Neurosurgery Coding Alert

Are You Reporting Reduced Services Correctly?

Knowing why your surgeon halted the procedure matters for modifiers -52/-53

When a surgeon provides a less-than-total service (by choice or necessity), you can quickly decide between modifiers -52 and -53 to describe the situation by asking yourself, "Why did the physician stop the procedure?"

If Planned or Electively Reduced, Choose -52

When 1.) the neurosurgeon plans or expects a reduction in the service, or 2.) if the neurosurgeon electively cancels the procedure prior to completion, you should append modifier -52 to the appropriate CPT code.

Modifier -52 (Reduced services) -- Under certain circumstances a service or procedure is partially reduced or eliminated at the physician's discretion. Under these circumstances the service provided can be identified by its usual procedure number and the addition of the modifier '-52,'signifying that the service is reduced (CPT 2004, Appendix A).

To apply modifier -52, the reduction of services must have occurred by choice (either the surgeon's or the patient's) rather than necessity.

"For example, the surgeon may determine that it is appropriate to provide the service at a lesser level than the complete description indicates, or the patient may elect to cancel the procedure," explains Laureen Jandroep, OTR, CPC, CCS-P, CPC-H, CCS, director and senior instructor for CRN Institute, an online coding certification training center based in Absecon, N.J.

Example A: The patient has a basal cell carcinoma of the scalp that extends to the skull. If the procedure required limited or partial excision of the outer table of the skull, you would report 61500 (Craniectomy; with excision of tumor or other bone lesion of skull) and append modifier -52 because the craniectomy code assumes a full thickness procedure.

In contrast, if the tumor invaded full thickness through the skull, you could report 61500 without a modifier.
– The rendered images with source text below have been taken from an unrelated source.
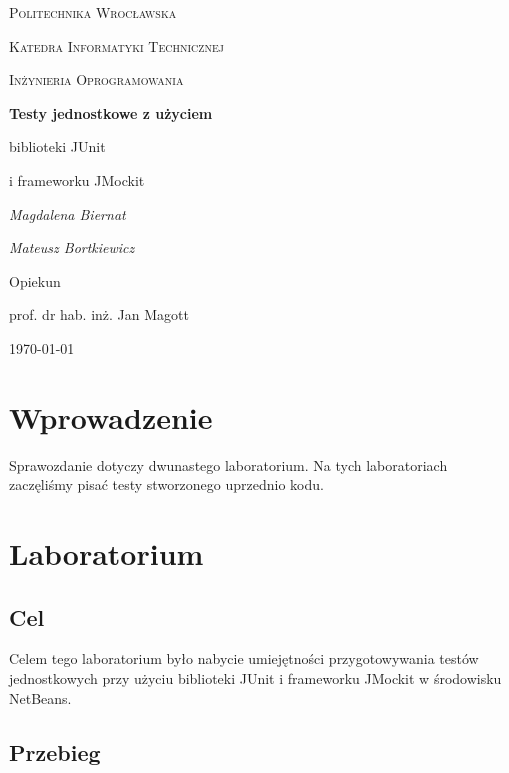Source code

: \documentclass{article}
\begin{document}
	
	\begin{titlepage}
		\centering
		{\scshape\LARGE Politechnika Wrocławska \par}
		{\scshape\Large Katedra Informatyki Technicznej\par}
		
		\vspace{1cm}
		{\scshape\Large Inżynieria Oprogramowania\par}
		\vspace{1.5cm}
		{\huge\bfseries Testy jednostkowe z użyciem\par biblioteki JUnit\par i frameworku JMockit\par}
		\vspace{2cm}
		{\Large\itshape Magdalena Biernat\par}
		{\Large\itshape Mateusz Bortkiewicz\par}
		\vfill
		Opiekun\par
		prof. dr hab. inż. Jan Magott 
		
		\vfill
		{\large \today\par}
	\end{titlepage}
	\newpage
	\section{Wprowadzenie}
	Sprawozdanie dotyczy dwunastego laboratorium. Na tych laboratoriach zaczęliśmy pisać testy stworzonego uprzednio kodu.
	
	\section{Laboratorium}
	\subsection{Cel}
Celem tego laboratorium było nabycie umiejętności przygotowywania testów jednostkowych przy użyciu biblioteki JUnit i frameworku JMockit w środowisku NetBeans. 
\subsection{Przebieg}
\end{document}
Example B: Asurgeon re-opens a previous craniotomy incision and removes the skull flap for evacuation of hematoma, after excision of brain tumor through the same craniotomy the previous day. Because such a procedure may require significantly less effort (and therefore qualifies as a reduced service), you should apply modifier -52 to the hematoma evacuation code (61312, Craniectomy or craniotomy for evacuation of hematoma, supratentorial; extradural or subdural).

If the Patient Is at Risk, Append -53

In the case when the physician terminates a procedure because continuation of that procedure puts the patient's health at risk, you should append modifier -53 to the appropriate CPTcode. You should not apply modifier -53 if the surgeon or patient electively cancels a procedure prior to the administration of anesthesia or surgical preparation in the operating room, according to CPTguidelines.
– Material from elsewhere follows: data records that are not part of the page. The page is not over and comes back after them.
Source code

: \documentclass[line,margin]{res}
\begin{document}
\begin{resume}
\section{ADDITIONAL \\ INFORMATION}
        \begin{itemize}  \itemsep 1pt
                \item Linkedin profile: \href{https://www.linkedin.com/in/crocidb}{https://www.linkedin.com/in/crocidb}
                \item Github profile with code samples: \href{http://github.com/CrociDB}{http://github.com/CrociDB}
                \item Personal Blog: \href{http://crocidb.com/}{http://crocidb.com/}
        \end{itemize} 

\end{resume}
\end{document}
Modifier -53 (Discontinued procedure) - Under certain circumstances, the physician may elect to terminate a surgical or diagnostic procedure. Due to extenuating circumstances or those that threaten the well being of the patient, it may be necessary to indicate that a surgical or diagnostic procedure was started but discontinued. This circumstance may be reported by adding the modifier '53'to the code reported by the physician for the discontinued procedure (CPT 2004, Appendix A).

"Modifier -53 describes an 'unexpected problem,' beyond the physician's or patient's control, that necessitates the termination of the procedure," explains Carol Pohlig, BSN, RN, CPC, senior coding and education specialist at the University of Pennsylvania Department of Medicine in Philadelphia. "The physician doesn't so much elect to discontinue the procedure as he or she is forced to do so."

Example C: You might commonly use modifier -53 during lumbar puncture (for instance, 62272, Spinal puncture, therapeutic, for drainage of spinal fluid [by needle or catheter]). Following anesthesia and preparation, the neurosurgeon attempts the spinal tap but the patient becomes unstable (for instance, he may experience a blood pressure spike or cardiac arrythmia). The surgeon abandons the procedure so as not to place the patient's health at risk. You should report 62272-53.

Example D: While the surgeon attempts to access an aneurysm, the patient develops significant cardiac arrhythmia. Although the anesthesiologist works to control the premature ventricular contractions, the surgical team decides to discontinue the procedure because of the potential risks to the patient. In this case you should report 61700 (Surgery of simple intracranial aneurysm, intracranial approach; carotid circulation) with modifier -53.